Call for the Dead, by John leCarré

I remember watching a British film, whose title I did not bother to learn, during the late 1960s, in my parents' home in Columbus, Georgia. Mostly, I remember the last scene where two old friends, who have become reluctant enemies during the Cold War, get in a fistfight on a pier beside the Thames River in London. One man falls off the pier, and the river-current pushes an old barge over him, crushing him brutally against the pier.

Somehow, I stored the film away in my brain. Then, twenty-odd years later, the BBC filmed a mini-series production of John leCarré's novel Tinker, Tailor, Soldier, Spy, starring Alec Guiness. I liked it so much, I resolved to read every novel that leCarré had written.

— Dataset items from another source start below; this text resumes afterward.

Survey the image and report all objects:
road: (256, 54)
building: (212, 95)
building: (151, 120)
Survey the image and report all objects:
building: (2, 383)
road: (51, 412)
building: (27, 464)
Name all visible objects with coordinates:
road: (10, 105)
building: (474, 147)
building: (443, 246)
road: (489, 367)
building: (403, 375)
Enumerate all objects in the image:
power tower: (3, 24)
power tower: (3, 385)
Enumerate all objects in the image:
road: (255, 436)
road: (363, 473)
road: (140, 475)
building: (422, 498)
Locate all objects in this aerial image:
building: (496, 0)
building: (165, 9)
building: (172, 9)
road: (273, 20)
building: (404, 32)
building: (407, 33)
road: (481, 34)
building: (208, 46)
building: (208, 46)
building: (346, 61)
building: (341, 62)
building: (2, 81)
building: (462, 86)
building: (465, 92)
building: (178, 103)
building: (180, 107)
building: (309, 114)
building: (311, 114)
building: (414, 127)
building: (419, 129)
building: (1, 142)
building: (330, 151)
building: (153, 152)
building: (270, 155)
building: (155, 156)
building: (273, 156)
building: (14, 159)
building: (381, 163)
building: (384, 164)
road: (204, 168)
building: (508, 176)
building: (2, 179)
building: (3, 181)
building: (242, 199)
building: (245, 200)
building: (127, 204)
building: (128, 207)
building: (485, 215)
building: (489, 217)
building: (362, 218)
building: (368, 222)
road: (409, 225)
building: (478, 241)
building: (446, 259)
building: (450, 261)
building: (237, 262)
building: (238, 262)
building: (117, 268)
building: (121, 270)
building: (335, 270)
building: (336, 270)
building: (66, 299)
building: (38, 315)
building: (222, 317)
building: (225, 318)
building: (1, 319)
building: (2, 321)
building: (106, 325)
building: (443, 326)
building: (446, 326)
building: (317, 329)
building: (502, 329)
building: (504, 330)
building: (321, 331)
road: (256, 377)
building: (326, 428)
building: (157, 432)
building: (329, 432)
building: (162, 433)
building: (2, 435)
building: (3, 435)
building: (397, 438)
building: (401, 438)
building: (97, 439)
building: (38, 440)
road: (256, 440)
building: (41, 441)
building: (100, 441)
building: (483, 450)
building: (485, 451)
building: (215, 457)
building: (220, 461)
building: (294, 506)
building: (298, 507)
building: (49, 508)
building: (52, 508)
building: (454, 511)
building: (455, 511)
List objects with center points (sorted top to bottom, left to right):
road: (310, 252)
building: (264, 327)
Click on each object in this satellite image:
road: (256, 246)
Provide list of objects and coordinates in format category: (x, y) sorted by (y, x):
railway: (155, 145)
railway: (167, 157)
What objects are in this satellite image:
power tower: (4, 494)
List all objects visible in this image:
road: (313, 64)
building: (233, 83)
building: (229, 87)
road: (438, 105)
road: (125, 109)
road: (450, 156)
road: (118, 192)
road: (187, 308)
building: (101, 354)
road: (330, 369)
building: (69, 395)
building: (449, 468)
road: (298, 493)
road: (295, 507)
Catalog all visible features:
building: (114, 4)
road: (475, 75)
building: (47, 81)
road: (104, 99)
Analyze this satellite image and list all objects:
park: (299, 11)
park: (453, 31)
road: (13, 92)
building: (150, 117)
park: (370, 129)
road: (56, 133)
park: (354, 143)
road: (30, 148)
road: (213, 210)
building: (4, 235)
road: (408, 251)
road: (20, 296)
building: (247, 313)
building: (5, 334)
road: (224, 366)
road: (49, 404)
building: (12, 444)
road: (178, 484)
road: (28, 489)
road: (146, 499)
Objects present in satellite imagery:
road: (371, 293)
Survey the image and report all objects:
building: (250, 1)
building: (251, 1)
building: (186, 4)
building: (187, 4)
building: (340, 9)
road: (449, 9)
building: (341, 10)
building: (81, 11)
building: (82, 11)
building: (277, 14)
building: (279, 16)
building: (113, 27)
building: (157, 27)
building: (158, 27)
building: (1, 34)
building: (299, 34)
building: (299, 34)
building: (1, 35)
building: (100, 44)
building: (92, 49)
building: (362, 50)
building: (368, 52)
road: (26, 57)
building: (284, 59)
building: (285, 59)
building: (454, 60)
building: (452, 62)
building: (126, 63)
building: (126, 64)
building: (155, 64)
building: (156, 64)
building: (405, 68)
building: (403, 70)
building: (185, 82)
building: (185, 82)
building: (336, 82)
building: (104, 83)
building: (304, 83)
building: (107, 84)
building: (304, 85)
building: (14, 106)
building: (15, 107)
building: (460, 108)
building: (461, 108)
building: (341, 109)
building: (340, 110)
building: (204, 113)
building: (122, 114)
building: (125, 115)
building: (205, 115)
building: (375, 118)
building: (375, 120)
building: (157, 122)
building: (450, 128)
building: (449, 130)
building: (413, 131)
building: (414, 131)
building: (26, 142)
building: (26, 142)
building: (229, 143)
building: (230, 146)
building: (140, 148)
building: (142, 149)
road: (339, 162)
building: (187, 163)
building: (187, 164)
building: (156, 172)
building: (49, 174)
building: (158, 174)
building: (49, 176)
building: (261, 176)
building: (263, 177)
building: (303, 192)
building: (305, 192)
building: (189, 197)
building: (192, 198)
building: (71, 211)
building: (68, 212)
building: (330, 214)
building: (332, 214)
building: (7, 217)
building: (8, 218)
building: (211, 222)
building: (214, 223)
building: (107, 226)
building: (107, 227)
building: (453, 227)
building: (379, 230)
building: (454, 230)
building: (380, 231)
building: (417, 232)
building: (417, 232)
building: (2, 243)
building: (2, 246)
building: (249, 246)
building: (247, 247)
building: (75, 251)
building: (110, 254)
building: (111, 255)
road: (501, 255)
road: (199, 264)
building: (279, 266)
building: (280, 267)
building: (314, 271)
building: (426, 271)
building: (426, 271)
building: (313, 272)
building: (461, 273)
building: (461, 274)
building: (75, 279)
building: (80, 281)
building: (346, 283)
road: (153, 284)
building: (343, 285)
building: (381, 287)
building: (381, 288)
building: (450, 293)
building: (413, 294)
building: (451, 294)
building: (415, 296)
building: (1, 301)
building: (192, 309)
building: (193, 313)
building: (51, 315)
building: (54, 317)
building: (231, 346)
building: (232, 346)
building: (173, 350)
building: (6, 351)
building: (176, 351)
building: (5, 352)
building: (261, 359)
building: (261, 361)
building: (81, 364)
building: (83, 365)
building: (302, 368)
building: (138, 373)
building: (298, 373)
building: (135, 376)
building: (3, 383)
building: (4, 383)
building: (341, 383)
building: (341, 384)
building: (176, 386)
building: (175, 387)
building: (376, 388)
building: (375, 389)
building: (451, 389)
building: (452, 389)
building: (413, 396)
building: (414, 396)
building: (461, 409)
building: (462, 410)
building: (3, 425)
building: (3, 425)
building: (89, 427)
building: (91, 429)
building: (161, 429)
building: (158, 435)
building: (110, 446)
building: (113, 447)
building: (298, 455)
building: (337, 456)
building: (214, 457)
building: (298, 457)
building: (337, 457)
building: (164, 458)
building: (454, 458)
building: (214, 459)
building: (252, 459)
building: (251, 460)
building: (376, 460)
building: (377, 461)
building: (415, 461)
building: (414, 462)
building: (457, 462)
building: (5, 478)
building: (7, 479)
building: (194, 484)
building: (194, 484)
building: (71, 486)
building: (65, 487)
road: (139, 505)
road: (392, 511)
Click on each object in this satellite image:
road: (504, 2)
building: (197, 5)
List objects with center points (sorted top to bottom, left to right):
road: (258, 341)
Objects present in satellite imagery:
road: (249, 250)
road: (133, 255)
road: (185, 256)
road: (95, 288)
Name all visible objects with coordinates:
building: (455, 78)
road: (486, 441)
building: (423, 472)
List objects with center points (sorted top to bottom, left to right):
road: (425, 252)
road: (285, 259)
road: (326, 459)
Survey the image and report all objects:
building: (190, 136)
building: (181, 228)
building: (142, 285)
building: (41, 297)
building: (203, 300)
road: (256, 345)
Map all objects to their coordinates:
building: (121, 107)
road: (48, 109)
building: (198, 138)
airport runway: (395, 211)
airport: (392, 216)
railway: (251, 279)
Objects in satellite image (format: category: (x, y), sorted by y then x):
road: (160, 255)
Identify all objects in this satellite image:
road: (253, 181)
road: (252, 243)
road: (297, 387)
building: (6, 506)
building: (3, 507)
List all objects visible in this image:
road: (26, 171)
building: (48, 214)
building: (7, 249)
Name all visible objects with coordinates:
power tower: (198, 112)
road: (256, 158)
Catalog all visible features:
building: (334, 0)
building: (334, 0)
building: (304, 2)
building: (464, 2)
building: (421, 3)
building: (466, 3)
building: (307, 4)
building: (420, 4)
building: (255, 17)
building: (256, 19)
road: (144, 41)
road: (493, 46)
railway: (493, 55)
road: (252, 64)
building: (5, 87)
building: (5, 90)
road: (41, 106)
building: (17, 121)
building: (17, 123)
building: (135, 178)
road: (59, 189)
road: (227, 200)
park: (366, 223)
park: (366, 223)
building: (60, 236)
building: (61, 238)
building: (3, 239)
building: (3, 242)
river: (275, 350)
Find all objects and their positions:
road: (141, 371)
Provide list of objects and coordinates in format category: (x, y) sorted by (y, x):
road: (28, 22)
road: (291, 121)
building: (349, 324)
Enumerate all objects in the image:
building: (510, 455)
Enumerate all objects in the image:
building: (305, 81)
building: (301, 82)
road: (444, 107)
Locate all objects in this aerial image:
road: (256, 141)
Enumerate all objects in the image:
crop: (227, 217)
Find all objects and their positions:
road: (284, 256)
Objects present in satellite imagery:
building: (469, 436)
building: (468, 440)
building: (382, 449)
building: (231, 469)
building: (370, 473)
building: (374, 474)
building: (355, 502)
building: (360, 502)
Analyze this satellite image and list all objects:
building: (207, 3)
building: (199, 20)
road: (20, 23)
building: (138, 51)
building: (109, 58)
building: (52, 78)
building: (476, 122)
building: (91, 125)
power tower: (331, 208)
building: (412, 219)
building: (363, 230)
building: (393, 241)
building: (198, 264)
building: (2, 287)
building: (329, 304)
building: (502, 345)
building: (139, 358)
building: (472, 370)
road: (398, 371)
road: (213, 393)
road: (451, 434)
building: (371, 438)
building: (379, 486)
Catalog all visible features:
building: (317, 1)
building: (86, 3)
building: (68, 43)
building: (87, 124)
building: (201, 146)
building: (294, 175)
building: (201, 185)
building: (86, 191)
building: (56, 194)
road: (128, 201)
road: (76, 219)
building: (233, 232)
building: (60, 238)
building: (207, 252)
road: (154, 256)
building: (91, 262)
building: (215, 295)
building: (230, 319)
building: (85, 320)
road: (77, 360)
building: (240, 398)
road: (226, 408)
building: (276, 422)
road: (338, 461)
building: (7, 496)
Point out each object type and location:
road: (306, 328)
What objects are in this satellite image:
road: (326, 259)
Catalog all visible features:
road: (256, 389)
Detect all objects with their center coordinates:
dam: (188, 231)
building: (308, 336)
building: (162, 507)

His first novel Call for the Dead came out in 1961. As I read it, I had a sensation of déjà vu. At the end, two middle-aged men fight on a pier beside the River Thames. One man pushes the other into the river, where an old barge crushes him. So I did some research on Call for the Dead at the local library (pre-Internet) and learned that the film-director Sidney Lumet had filmed it with a different title, The Deadly Affair, starring James Mason, Simone Signoret, and Maximilian Schell. Lumet also changed the name of the main character from George Smiley to Charles Dobbs.

The plot concerns a foreign-service officer Samuel Fennan, in London, who commits suicide after the British government's counter-espionage agency learns about his past relationship and current sympathy for Britain's Communist Party. A counter-espionage officer, George Smiley, who handles the case, has to visit Fennan's widow Elsa, "and so far as good feeling allows, question her on all this."

 The "good feeling" does not go very far in Smiley's meeting with Mrs. Fennan, who hides her anger behind weary defeatism.

She browbeats him for his interrogation of her husband—"about loyalty!" she adds with a restrained, incredulous lilt, laden with grieving exasperation: her husband, a loyal British citizen, a Jew, and refugee from Nazi tyranny:

"It was a game," she said suddenly, "a silly balancing trick . . . it had nothing to do with him or any real
person. . . . Go back to Whitehall and look for more spies on your drawing boards. . . . It's an old illness
you suffer from, Mr. Smiley . . . and I have seen many victims of it. The mind becomes separated from
the body; it thinks without reality, rules a paper kingdom, and devises without emotion the ruin of its
paper victims."

Stung and hurt, Smiley counters, "Look, Mrs. Fennan, that interview was almost a formality. I think your husband enjoyed it. I think it made him glad to get it over."
"How can you say that?" she asks him bitterly. "How can you? Now, this. . . ."

The ringing telephone interrupts her. Smiley answers the phone himself and hears a woman's voice tell him it is the wake-up phone-call he requested. But Smiley did not request a phone-call, and he knows Mrs. Fennan did not order it, either. She has already told him she is an insomniac and sleeps little; so Smiley suspects already that her dead husband ordered it—hence the novel's title.

Later, Smiley receives a letter at his office from the dead husband that asks for a second interview. Smiley concludes that he was murdered to prevent the second meeting. He subsequently puts Mrs. Fennan under surveillance. His team follows her to a meeting with her East German spy-controller, Dieter Frey. Based on what he sees, Smiley realizes that Frey is her lover, as well, and that he used Mrs. Fennan to spy on her husband and to read the classified papers that he brought home from his office.

What an extraordinary deception Mrs. Fennan has perpetrated! But Smiley works in an agency that tracks down spies, for whom stealth and deception come with the turf; and he takes her actions in stride. Mrs. Fennan has theatrical ability that may earn her star-billing, once she gets out of prison. As I closed the book, I wished I could have asked, how much of her display of defeatism and grief was genuine?
I wish Smiley could surveil a few browbeaters in our current American society, and find out who their real lovers are—not the social justice and diversity they claim—who enable them to rail about right-wing witch-hunts, racism, sexism, and homophobia. I feel the same wonder Smiley must have felt—how these people live with themselves, poisoning the society with their performances? For the rest of us, the constant browbeating has left us cynical and dismissive, which is too bad.